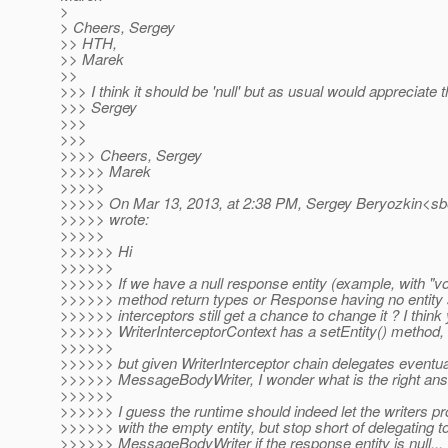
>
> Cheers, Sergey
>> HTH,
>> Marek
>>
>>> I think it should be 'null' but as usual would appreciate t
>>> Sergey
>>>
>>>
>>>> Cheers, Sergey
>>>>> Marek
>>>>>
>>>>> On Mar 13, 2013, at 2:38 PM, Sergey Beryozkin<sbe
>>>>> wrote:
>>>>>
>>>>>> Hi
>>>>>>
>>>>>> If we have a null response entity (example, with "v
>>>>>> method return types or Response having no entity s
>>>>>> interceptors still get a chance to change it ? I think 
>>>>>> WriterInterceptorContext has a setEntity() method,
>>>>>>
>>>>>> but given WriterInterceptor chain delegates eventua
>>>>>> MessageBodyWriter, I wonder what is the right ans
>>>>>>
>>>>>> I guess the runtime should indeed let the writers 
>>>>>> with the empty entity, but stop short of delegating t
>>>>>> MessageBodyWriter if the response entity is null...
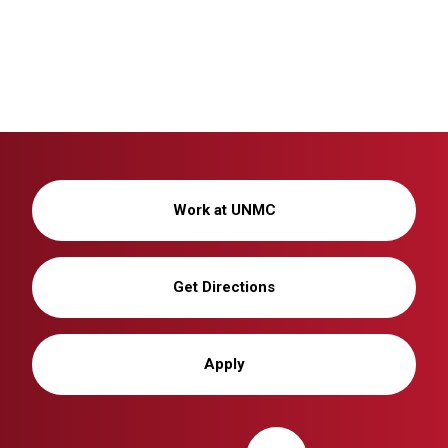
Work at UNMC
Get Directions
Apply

+--

## BRIEF
Lay out the stretch from the start of the items through the line containing "no entity s" as a Markdown table with the columns Row and Line, numbering each line and skipping blank ones. Leave the pictures out.

## WORKED SOLUTION
| Row | Line |
|---|---|
| 1 | > |
| 2 | > Cheers, Sergey |
| 3 | >> HTH, |
| 4 | >> Marek |
| 5 | >> |
| 6 | >>> I think it should be 'null' but as usual would appreciate t |
| 7 | >>> Sergey |
| 8 | >>> |
| 9 | >>> |
| 10 | >>>> Cheers, Sergey |
| 11 | >>>>> Marek |
| 12 | >>>>> |
| 13 | >>>>> On Mar 13, 2013, at 2:38 PM, Sergey Beryozkin<sbe |
| 14 | >>>>> wrote: |
| 15 | >>>>> |
| 16 | >>>>>> Hi |
| 17 | >>>>>> |
| 18 | >>>>>> If we have a null response entity (example, with "v |
| 19 | >>>>>> method return types or Response having no entity s |